Sunday, October 28, 2007


This year I was moved to put my name on an obscure website for people willing to remove problem bees. It is actually a mid_Western beekeeper's web site, but they say they were getting so many calls from all over the country that they decided to set up a nation-wide reference page. I didn't have much confidence that it would bring me much, but it did. What I really wanted was to pick up some swarms (clouds of bees looking for a new home), because swarms don't sting, and settle into beehives quite readily.

The web site had a question, whether I would be willing to remove bee colonies from buildings. I said I would under SOME CIRCUMSTANCES because I have enjoyed doing some out in the countryside near the farm at Honey Grove. Nobody in their right mind wants to remove bees from homes, though.
First it's destructive because you have to be able to get at the bee's comb and they always put it in protected spots, like between floor joists and you have to cut out walls, studs, or structural timbers, to expose them. This makes for sticky customer relations. Law suits are a distinct possibility.
Second, it is hard, dirty work, and you get stung every time - often multiple times. That would all be good, but people don't like to pay what it's worth. Amazingly, though, some will pay whatever you ask.

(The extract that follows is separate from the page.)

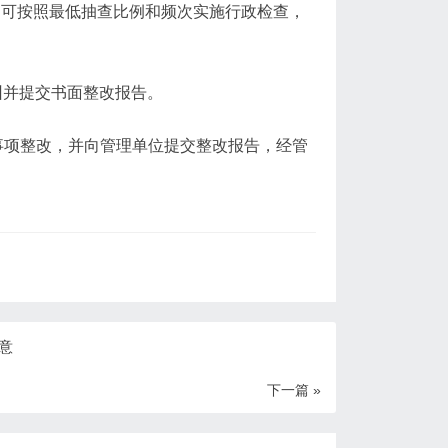
可按照最低抽查比例和频次实施行政检查，
纠并提交书面整改报告。
事项整改，并向管理单位提交整改报告，经管
意
下一篇 »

Well, I've diverged. I put my name on the web site hoping to pick up a swarm or two. Instead I got call after call from people wanting me to remove bees from their homes.
I always talk to them and explain what it takes to do it. I also always tell them why it's not a good idea to just spray poison on them. Usually when I get to the part about how much I charge, and the fact that I do not fix the damage I have to cause to remove the bees, they decide they want to live with bees in their walls. Great! I don't want to do it anyway. A few still want me to come and I tell them , "No." because the bees are apparently Africanized (killer bees), or they are in the roof of a 2 story house, etc. But no calls for swarms for months.

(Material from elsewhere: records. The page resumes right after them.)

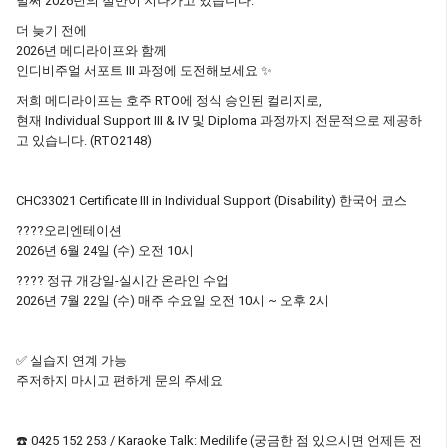
벌써 2026년의 절반이 지나가고 있습니다.
더 늦기 전에
2026년 메디라이프와 함께
인디비주얼 서포트 III 과정에 도전해보세요 ✨
저희 메디라이프는 호주 RTO에 정식 승인된 컬리지로,
현재 Individual Support III & IV 및 Diploma 과정까지 전문적으로 제공하
고 있습니다. (RTO2148)
CHC33021 Certificate III in Individual Support (Disability) 한국어 코스
????오리엔테이션
2026년 6월 24일 (수) 오전 10시
???? 정규 개강일-실시간 온라인 수업
2026년 7월 22일 (수) 매주 수요일 오전 10시 ~ 오후 2시
✅ 실습지 연계 가능
주저하지 마시고 편하게 문의 주세요
☎️ 0425 152 253 / Karaoke Talk: Medilife (궁금한 점 있으시면 언제든 전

Swarms are a spring event, normally. There is an olde saying:
A swarm of bees in May is worth a load of hay.
A swarm of bees in June is worth a silver spoon.
A swarm of bees in July isn't worth a fly.
That's because they need time to build up enough strength to overwinter. In Texas, summer is usually HOT and dry and bees stop swarming naturally, anyway. This year, though, was unusual. It rained all through the summer. It didn't get at all hot until mid-August and it cooled off early in Sept. So the grass didn't shrivel up and die like most summers, and all the plants are looking fabulous. And then the bees started swarming again. I finally got a couple of calls for swarms in October. Weird!

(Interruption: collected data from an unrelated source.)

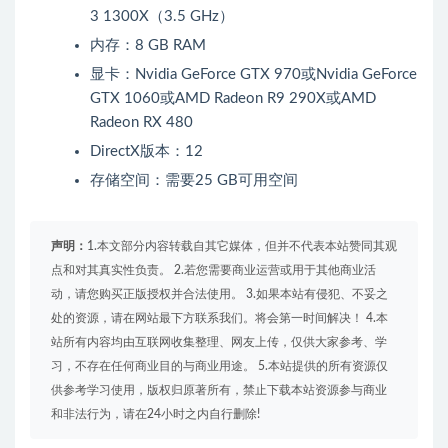
3 1300X（3.5 GHz）
内存：8 GB RAM
显卡：Nvidia GeForce GTX 970或Nvidia GeForce
GTX 1060或AMD Radeon R9 290X或AMD
Radeon RX 480
DirectX版本：12
存储空间：需要25 GB可用空间
声明：
1.本文部分内容转载自其它媒体，但并不代表本站赞同其观
点和对其真实性负责。 2.若您需要商业运营或用于其他商业活
动，请您购买正版授权并合法使用。 3.如果本站有侵犯、不妥之
处的资源，请在网站最下方联系我们。将会第一时间解决！ 4.本
站所有内容均由互联网收集整理、网友上传，仅供大家参考、学
习，不存在任何商业目的与商业用途。 5.本站提供的所有资源仅
供参考学习使用，版权归原著所有，禁止下载本站资源参与商业
和非法行为，请在24小时之内自行删除!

Through all this, I have finally decided that maybe doing removals from homes is not too bad. I get 2 or 3 calls per week. When I do one, I charge $300-600, which is pretty good money. I do get stung, but I finally ordered an actual bee suit, which will help.

Joe had a great idea. He said I should hire a young person and teach them how to do the work and handle the bees. When the person is up to speed, I could take the calls, make the appointments, and collect the money. Then I could train another one. Of course these slightly mythical employees would be paid minimum wage.

Sunday, October 7, 2007

The new rooms

My sons tell me I need to post to my blog more often. Probably true. Shortly after I returned from SLC, I started a project I've had in mind for some time. This came about because my son and his family are moving to Texas and we agreed to have them stay with us while they look for a new house. Suddenly we need more room! There is a large, open space in our attic that I thought would be easy to convert to a bedroom, maybe two. Well, I did it, but it wasn't easy. I'd return from work and start re-routing wires and a/c ducts, etc. I thought this would take a day or two and it took 2 weeks of working until 1-3:00 in the morning. Needless to say I was getting sore and tired. I got it done with only one setback when I put a nail through an electrical circuit cable and shorted it out. Next phase was to lay subflooring. It was supposed to be as easy as laying the panels on existing rafters, but no two of them were on the same level. So I spent another week nailing new 2X4s in place to get the floor support somewhat level. Then I had to build new stud walls and nail plates. We were getting close to the day by then, so we hired a sheetrock guy to come help. Some help! He took 2 weeks and it still wasn't done. We paid him off and painted it. Now our grandkids have had a play and bed room and we've really enjoyed having it.